Decades ago, the vast majority of immigrants trying to cross the border between ports of entry were Mexicans. A few years ago, many came from Central American countries known as the Northern Triangle: Guatemala, Honduras, and El Salvador. But now, according to Border Patrol statistics, the number of people coming from outside these places is increasing and increasing rapidly.
To better understand this trend, CNN dived into the data. Let’s take a look at what we’ve seen, why this change is so important, why it happened, what it looks like on the pitch, and what might happen next.
What we see: There is a big change in who comes to the US-Mexico border. Large numbers of immigrants from Mexico and the Northern Triangle still travel. But the number of immigrants from other countries, represented here in purple, has increased significantly.
In 2007, the number of immigrants in this “other” category was negligible. But since then it has grown dramatically – 11,000% – with the sharpest increase in just the past two years.
U.S. Border Patrol encounters show more immigrants trying to cross the Southwest border from Mexico in July than any other country. But for the first time so far this fiscal year, encounters with immigrants from outside of Mexico and the Northern Triangle outpaced encounters with immigrants from those regions.
A handful of countries make up a large part of this border-growing group. The number of encounters by US Border Patrol officials on the southwestern border with immigrants from Cuba, Colombia, Nicaragua and Venezuela has increased dramatically over the past two years.
A warning about the numbers: For this analysis, we used U.S. Customs and Border Protection statistics on Border Patrol encounters that included both immigrants apprehended and at least temporarily detained at the border, and immigrants immediately deported to their home country and Mexico. This data gives us the best overall picture of who is coming and what is happening at the border.
This is an issue that mostly affects immigrants from Mexico and the Northern Triangle, who are more likely to be subject to Title 42 restrictions than immigrants from other countries.
Why is this important: Doris Meissner, who heads US immigration policy studies at the nonpartisan Institute for Immigration Policy in Washington, says the rise in additional nationalities at the border “makes border practices even more complicated.”
“These populations … require different kinds of responses,” Meissner says. “We have not established an asylum system that has in no way reached the level of difficulty that this change brings.”
But Bier says authorities are not doing enough.
“The Biden administration cannot respond to this new reality with the same old playbook,” he said on Twitter. He told CNN that the administration did exactly that. “Many of the same kinds of reactions,” he says.

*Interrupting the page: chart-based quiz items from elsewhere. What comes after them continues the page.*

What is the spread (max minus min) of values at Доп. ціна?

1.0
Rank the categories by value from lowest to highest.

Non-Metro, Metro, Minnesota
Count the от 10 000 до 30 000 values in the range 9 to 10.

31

Why is this happening: There’s no simple reason why this happens, Bier says.
“There are as many answers as there are countries represented in this group,” he says.

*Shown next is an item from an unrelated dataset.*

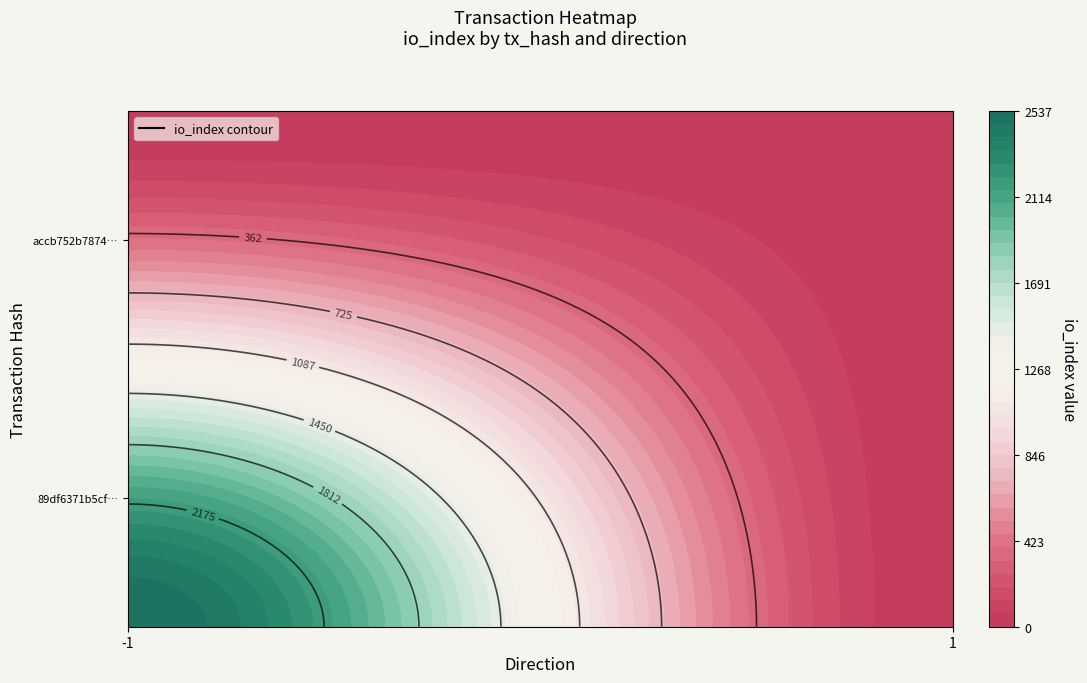

Which has a higher value, direction or io_index?

io_index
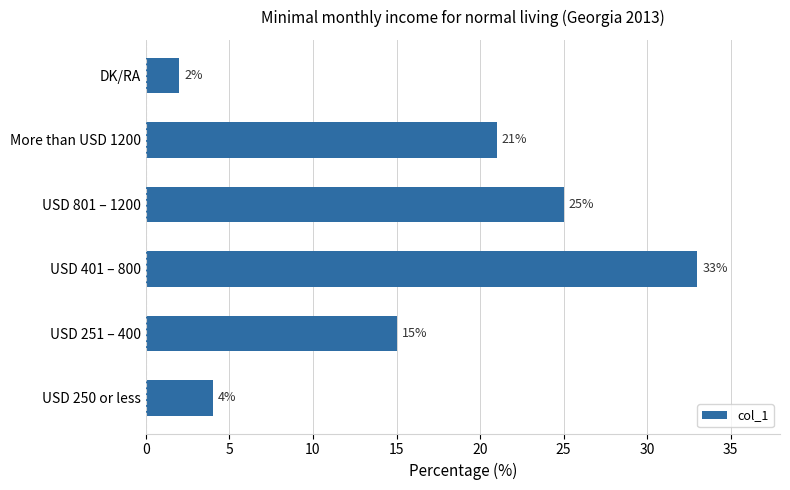

What is the difference between the maximum and minimum values?

31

Meissner, who served as commissioner of the Office of Immigration and Naturalization from 1993 to 2000, says the pandemic has played an important role in intensifying economic pressures.
Worsening economic conditions, food shortages and limited access to healthcare are forcing more and more Venezuelans to leave the country, Meissner says, and the growing Venezuelan community in the United States is also a draw.

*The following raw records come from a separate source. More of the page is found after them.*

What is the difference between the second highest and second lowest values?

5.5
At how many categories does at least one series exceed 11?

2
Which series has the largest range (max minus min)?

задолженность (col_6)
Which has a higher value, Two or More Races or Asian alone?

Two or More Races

For Colombians and Nicaraguans, economic instability combined with the pandemic has been the main driver of migration, but he says politics also play a role.
And those who previously saw neighboring Costa Rica as a target are more likely to look elsewhere due to dwindling job opportunities there, he says.
Meissner says rising inflation and unemployment in Colombia are fueling more immigration. Social unrest after a wave of protests in 2021 and political divisions that intensified during the last presidential election also likely influenced immigrants’ decisions, he says.
How it looks in this place: This is not something we can only see with statistics. Both immigrants and Border Patrol officials say they noticed the change.
“The countries we are currently accepting – these nations are flying in, they are coming to the border and they need to be processed, and there are so many that it is challenging the workforce,” he said.
“One room was full of Cubans,” he said. Another was full of people from different countries.
“There were Colombians, Bangladeshis, Venezuelans, Nicaraguans, Haitians,” he said. “I felt like the whole world was there.”
What could happen next: Like everything border-related, there is a lot of debate about what authorities should do about it.
Bier and Meissner say the changing nature of immigrants at the border shows how badly the US immigration system needs to be overhauled.
“Many, if not most, of these people may not be eligible for asylum, despite fleeing very difficult conditions,” Meissner says. “We desperately need Congress to address immigration laws and make it possible for other legal avenues to come to the United States.”
And he says countries in the Western Hemisphere need to work together and treat migration as a shared responsibility.
So far, there is no sign of this trend slowing down. And Bier and Meissner say they didn’t expect that to happen.
“It’s perfectly reasonable to think that this could take many years, because we don’t have the infrastructure to export people as fast as they come,” Bier says.